WHAT THE EXERCISE ASKS.
Copy each of the items below without changing a single character.

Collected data
________

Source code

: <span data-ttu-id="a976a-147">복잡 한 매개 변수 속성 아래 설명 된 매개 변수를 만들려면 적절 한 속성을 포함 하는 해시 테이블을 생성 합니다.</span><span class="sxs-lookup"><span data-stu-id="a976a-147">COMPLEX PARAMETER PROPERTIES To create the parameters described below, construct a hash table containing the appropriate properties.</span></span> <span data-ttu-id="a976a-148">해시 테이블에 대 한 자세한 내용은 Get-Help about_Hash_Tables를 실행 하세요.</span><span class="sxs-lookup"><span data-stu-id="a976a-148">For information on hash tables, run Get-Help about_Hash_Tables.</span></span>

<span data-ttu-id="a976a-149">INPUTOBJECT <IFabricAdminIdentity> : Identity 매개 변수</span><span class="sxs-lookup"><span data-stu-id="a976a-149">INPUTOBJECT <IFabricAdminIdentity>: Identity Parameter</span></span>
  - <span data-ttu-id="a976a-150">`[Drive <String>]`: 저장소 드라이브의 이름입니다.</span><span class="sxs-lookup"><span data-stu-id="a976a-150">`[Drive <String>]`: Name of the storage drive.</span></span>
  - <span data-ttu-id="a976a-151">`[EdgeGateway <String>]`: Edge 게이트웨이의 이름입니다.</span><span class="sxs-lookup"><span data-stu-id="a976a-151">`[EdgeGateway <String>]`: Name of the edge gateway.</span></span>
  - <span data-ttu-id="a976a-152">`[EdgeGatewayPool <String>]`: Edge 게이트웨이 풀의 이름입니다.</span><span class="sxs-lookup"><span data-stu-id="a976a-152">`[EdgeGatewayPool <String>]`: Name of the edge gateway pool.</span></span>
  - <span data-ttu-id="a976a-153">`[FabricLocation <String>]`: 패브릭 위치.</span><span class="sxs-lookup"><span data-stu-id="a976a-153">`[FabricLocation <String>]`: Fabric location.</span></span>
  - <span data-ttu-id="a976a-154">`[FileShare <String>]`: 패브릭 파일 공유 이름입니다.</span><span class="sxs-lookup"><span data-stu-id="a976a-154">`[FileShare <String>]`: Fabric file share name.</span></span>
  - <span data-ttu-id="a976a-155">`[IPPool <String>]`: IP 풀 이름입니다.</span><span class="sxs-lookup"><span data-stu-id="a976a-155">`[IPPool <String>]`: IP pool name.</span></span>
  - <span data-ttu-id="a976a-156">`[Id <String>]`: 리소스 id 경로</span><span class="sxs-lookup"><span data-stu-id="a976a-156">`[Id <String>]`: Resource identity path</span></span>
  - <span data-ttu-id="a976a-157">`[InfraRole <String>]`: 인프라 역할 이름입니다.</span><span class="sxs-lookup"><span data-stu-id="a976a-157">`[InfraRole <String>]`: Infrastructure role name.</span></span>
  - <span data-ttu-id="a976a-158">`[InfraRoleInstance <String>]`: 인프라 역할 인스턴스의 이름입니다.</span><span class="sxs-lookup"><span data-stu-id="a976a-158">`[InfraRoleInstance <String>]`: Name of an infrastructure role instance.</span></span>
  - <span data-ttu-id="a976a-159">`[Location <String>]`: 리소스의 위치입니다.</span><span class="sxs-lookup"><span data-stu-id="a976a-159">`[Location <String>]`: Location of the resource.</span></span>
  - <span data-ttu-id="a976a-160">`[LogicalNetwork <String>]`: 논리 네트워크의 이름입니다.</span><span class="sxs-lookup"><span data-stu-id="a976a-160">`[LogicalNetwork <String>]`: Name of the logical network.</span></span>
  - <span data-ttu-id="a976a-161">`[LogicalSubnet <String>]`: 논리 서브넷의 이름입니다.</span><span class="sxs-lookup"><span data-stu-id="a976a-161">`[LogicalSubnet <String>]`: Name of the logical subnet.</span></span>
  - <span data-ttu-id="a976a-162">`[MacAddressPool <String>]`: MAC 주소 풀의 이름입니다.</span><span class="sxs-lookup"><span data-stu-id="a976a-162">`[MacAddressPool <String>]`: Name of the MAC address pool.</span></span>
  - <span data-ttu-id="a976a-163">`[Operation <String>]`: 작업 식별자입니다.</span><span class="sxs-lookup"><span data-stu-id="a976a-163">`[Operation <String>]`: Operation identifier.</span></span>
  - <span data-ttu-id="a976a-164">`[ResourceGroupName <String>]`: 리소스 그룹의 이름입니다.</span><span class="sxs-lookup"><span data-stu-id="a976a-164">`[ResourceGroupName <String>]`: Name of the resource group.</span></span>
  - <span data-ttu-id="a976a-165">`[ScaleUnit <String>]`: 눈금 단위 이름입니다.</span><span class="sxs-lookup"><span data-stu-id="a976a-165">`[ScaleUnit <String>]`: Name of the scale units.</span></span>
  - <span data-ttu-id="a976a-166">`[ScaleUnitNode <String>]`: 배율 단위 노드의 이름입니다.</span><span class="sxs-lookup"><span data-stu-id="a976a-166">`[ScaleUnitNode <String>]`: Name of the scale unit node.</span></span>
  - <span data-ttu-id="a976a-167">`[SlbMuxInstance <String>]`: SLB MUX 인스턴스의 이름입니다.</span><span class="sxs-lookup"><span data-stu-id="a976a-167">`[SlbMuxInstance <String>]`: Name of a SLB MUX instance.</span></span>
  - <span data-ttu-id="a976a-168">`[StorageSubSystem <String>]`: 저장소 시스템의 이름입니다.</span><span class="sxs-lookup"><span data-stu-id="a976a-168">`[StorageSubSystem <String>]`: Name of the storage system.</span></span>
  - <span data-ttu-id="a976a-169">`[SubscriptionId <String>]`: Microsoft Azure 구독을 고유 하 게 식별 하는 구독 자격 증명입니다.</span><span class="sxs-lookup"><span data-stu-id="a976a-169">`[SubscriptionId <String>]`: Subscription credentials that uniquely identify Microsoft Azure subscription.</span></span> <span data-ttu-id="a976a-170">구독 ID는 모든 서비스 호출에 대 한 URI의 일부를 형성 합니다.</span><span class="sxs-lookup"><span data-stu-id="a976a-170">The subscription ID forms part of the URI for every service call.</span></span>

________

SOLUTION TO THIS TASK.
Source code

: <span data-ttu-id="a976a-147">복잡 한 매개 변수 속성 아래 설명 된 매개 변수를 만들려면 적절 한 속성을 포함 하는 해시 테이블을 생성 합니다.</span><span class="sxs-lookup"><span data-stu-id="a976a-147">COMPLEX PARAMETER PROPERTIES To create the parameters described below, construct a hash table containing the appropriate properties.</span></span> <span data-ttu-id="a976a-148">해시 테이블에 대 한 자세한 내용은 Get-Help about_Hash_Tables를 실행 하세요.</span><span class="sxs-lookup"><span data-stu-id="a976a-148">For information on hash tables, run Get-Help about_Hash_Tables.</span></span>

<span data-ttu-id="a976a-149">INPUTOBJECT <IFabricAdminIdentity> : Identity 매개 변수</span><span class="sxs-lookup"><span data-stu-id="a976a-149">INPUTOBJECT <IFabricAdminIdentity>: Identity Parameter</span></span>
  - <span data-ttu-id="a976a-150">`[Drive <String>]`: 저장소 드라이브의 이름입니다.</span><span class="sxs-lookup"><span data-stu-id="a976a-150">`[Drive <String>]`: Name of the storage drive.</span></span>
  - <span data-ttu-id="a976a-151">`[EdgeGateway <String>]`: Edge 게이트웨이의 이름입니다.</span><span class="sxs-lookup"><span data-stu-id="a976a-151">`[EdgeGateway <String>]`: Name of the edge gateway.</span></span>
  - <span data-ttu-id="a976a-152">`[EdgeGatewayPool <String>]`: Edge 게이트웨이 풀의 이름입니다.</span><span class="sxs-lookup"><span data-stu-id="a976a-152">`[EdgeGatewayPool <String>]`: Name of the edge gateway pool.</span></span>
  - <span data-ttu-id="a976a-153">`[FabricLocation <String>]`: 패브릭 위치.</span><span class="sxs-lookup"><span data-stu-id="a976a-153">`[FabricLocation <String>]`: Fabric location.</span></span>
  - <span data-ttu-id="a976a-154">`[FileShare <String>]`: 패브릭 파일 공유 이름입니다.</span><span class="sxs-lookup"><span data-stu-id="a976a-154">`[FileShare <String>]`: Fabric file share name.</span></span>
  - <span data-ttu-id="a976a-155">`[IPPool <String>]`: IP 풀 이름입니다.</span><span class="sxs-lookup"><span data-stu-id="a976a-155">`[IPPool <String>]`: IP pool name.</span></span>
  - <span data-ttu-id="a976a-156">`[Id <String>]`: 리소스 id 경로</span><span class="sxs-lookup"><span data-stu-id="a976a-156">`[Id <String>]`: Resource identity path</span></span>
  - <span data-ttu-id="a976a-157">`[InfraRole <String>]`: 인프라 역할 이름입니다.</span><span class="sxs-lookup"><span data-stu-id="a976a-157">`[InfraRole <String>]`: Infrastructure role name.</span></span>
  - <span data-ttu-id="a976a-158">`[InfraRoleInstance <String>]`: 인프라 역할 인스턴스의 이름입니다.</span><span class="sxs-lookup"><span data-stu-id="a976a-158">`[InfraRoleInstance <String>]`: Name of an infrastructure role instance.</span></span>
  - <span data-ttu-id="a976a-159">`[Location <String>]`: 리소스의 위치입니다.</span><span class="sxs-lookup"><span data-stu-id="a976a-159">`[Location <String>]`: Location of the resource.</span></span>
  - <span data-ttu-id="a976a-160">`[LogicalNetwork <String>]`: 논리 네트워크의 이름입니다.</span><span class="sxs-lookup"><span data-stu-id="a976a-160">`[LogicalNetwork <String>]`: Name of the logical network.</span></span>
  - <span data-ttu-id="a976a-161">`[LogicalSubnet <String>]`: 논리 서브넷의 이름입니다.</span><span class="sxs-lookup"><span data-stu-id="a976a-161">`[LogicalSubnet <String>]`: Name of the logical subnet.</span></span>
  - <span data-ttu-id="a976a-162">`[MacAddressPool <String>]`: MAC 주소 풀의 이름입니다.</span><span class="sxs-lookup"><span data-stu-id="a976a-162">`[MacAddressPool <String>]`: Name of the MAC address pool.</span></span>
  - <span data-ttu-id="a976a-163">`[Operation <String>]`: 작업 식별자입니다.</span><span class="sxs-lookup"><span data-stu-id="a976a-163">`[Operation <String>]`: Operation identifier.</span></span>
  - <span data-ttu-id="a976a-164">`[ResourceGroupName <String>]`: 리소스 그룹의 이름입니다.</span><span class="sxs-lookup"><span data-stu-id="a976a-164">`[ResourceGroupName <String>]`: Name of the resource group.</span></span>
  - <span data-ttu-id="a976a-165">`[ScaleUnit <String>]`: 눈금 단위 이름입니다.</span><span class="sxs-lookup"><span data-stu-id="a976a-165">`[ScaleUnit <String>]`: Name of the scale units.</span></span>
  - <span data-ttu-id="a976a-166">`[ScaleUnitNode <String>]`: 배율 단위 노드의 이름입니다.</span><span class="sxs-lookup"><span data-stu-id="a976a-166">`[ScaleUnitNode <String>]`: Name of the scale unit node.</span></span>
  - <span data-ttu-id="a976a-167">`[SlbMuxInstance <String>]`: SLB MUX 인스턴스의 이름입니다.</span><span class="sxs-lookup"><span data-stu-id="a976a-167">`[SlbMuxInstance <String>]`: Name of a SLB MUX instance.</span></span>
  - <span data-ttu-id="a976a-168">`[StorageSubSystem <String>]`: 저장소 시스템의 이름입니다.</span><span class="sxs-lookup"><span data-stu-id="a976a-168">`[StorageSubSystem <String>]`: Name of the storage system.</span></span>
  - <span data-ttu-id="a976a-169">`[SubscriptionId <String>]`: Microsoft Azure 구독을 고유 하 게 식별 하는 구독 자격 증명입니다.</span><span class="sxs-lookup"><span data-stu-id="a976a-169">`[SubscriptionId <String>]`: Subscription credentials that uniquely identify Microsoft Azure subscription.</span></span> <span data-ttu-id="a976a-170">구독 ID는 모든 서비스 호출에 대 한 URI의 일부를 형성 합니다.</span><span class="sxs-lookup"><span data-stu-id="a976a-170">The subscription ID forms part of the URI for every service call.</span></span>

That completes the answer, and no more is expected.